Böyle bir tehditle, tıpkı 65 yıl önce olduğu gibi, sadece dayanışmanın ve karşılıklı güvenin sağlanması durumunda başedilebilir. Teröristlere çifte standartlarla yaklaşmak, faşistlerin yardakçılarının itibarını iade etme çabaları kadar kabul edilemez. Arkasında yeni tehditlere yol açan dünya hâkimiyeti iddiaları bulunan hoşgörüsüzlük, ırksal, milli ya da dini üstünlük fikirlerinin yaygınlaştırılmasının önüne sağlam bir engel koymak bizim ortak vazifemiz.
Küresel güvenlik bölünemez
2. Dünya Savaşı’nın dersleri savaş sonrası dünya düzeninin inşa edilmesi açısından da son derece güncel. İnsanlığı savaş felaketinden tamamen kurtarma niyeti, Hitler karşıtı koalisyonun üyelerini uluslararası barışı ve güvenliği sağlayacak küresel mekanizma olan BM’yi kurma yönünde esinlendirdi. BM Şartı, herkesçe tanınmış çağdaş uluslararası hukukun temeli ve devletlerle uluslararası örgütler için temel bir kural olmuştur.

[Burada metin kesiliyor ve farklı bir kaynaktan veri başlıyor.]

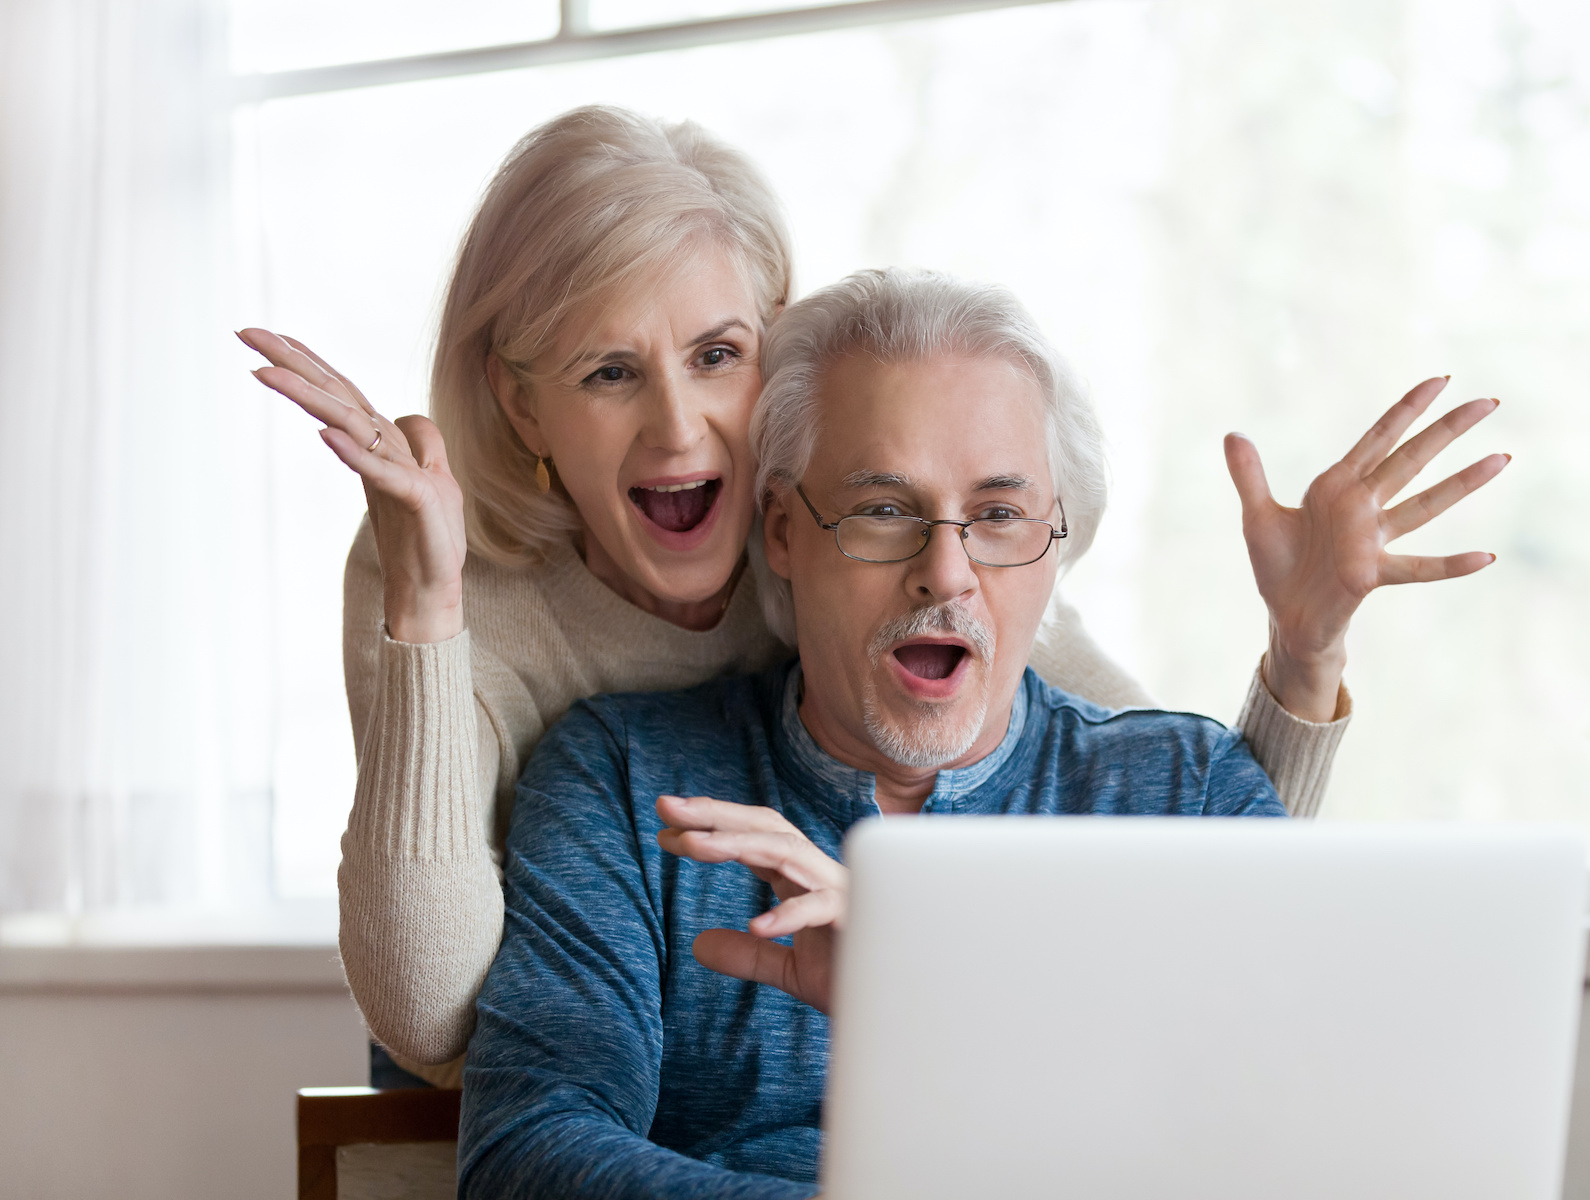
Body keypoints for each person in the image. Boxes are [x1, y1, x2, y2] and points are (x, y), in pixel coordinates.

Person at [240, 107, 1472, 1085]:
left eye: (719, 356)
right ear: (522, 406)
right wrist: (423, 606)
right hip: (514, 1018)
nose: (680, 425)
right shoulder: (472, 591)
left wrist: (1303, 659)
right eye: (611, 370)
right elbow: (432, 1020)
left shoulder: (911, 553)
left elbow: (1170, 837)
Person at [457, 269, 1503, 1198]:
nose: (946, 572)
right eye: (881, 509)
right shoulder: (627, 781)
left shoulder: (1184, 792)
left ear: (1056, 544)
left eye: (999, 516)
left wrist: (934, 997)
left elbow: (1297, 1145)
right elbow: (522, 1156)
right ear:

Bugün şu nokta açık: Avrupa-Atlantik bölgesinde hiçbir devlet ve hiçbir uluslararası örgüt kendi güvenliğini diğer ülkelerin ve örgütlerin güvenliğini zedeleyerek sağlayamaz. Söz konusu güvenliğin bölünmezliği ilkesi, Rusya Devlet Başkanı Dimitri Medvedev’in Avrupa Güvenliği Anlaşması’nın oluşturulması inisiyatifinin temelidir. Bu inisiyatifin amacı, Avrupa-Atlantik bölgesinde askeri ve siyasi güvenlik açısından tek ve bölünmemiş bir alan oluşturmak. Avrupa başta olmak üzere dünyanın bugün gerçekten bölünmez bir güvenlik sistemine ihtiyacı var. Böyle bir sistemde hiçbir devlet kendi güvenliğini diğer devletin güvenliğini zedeleyerek sağlamaya kalkışmaz.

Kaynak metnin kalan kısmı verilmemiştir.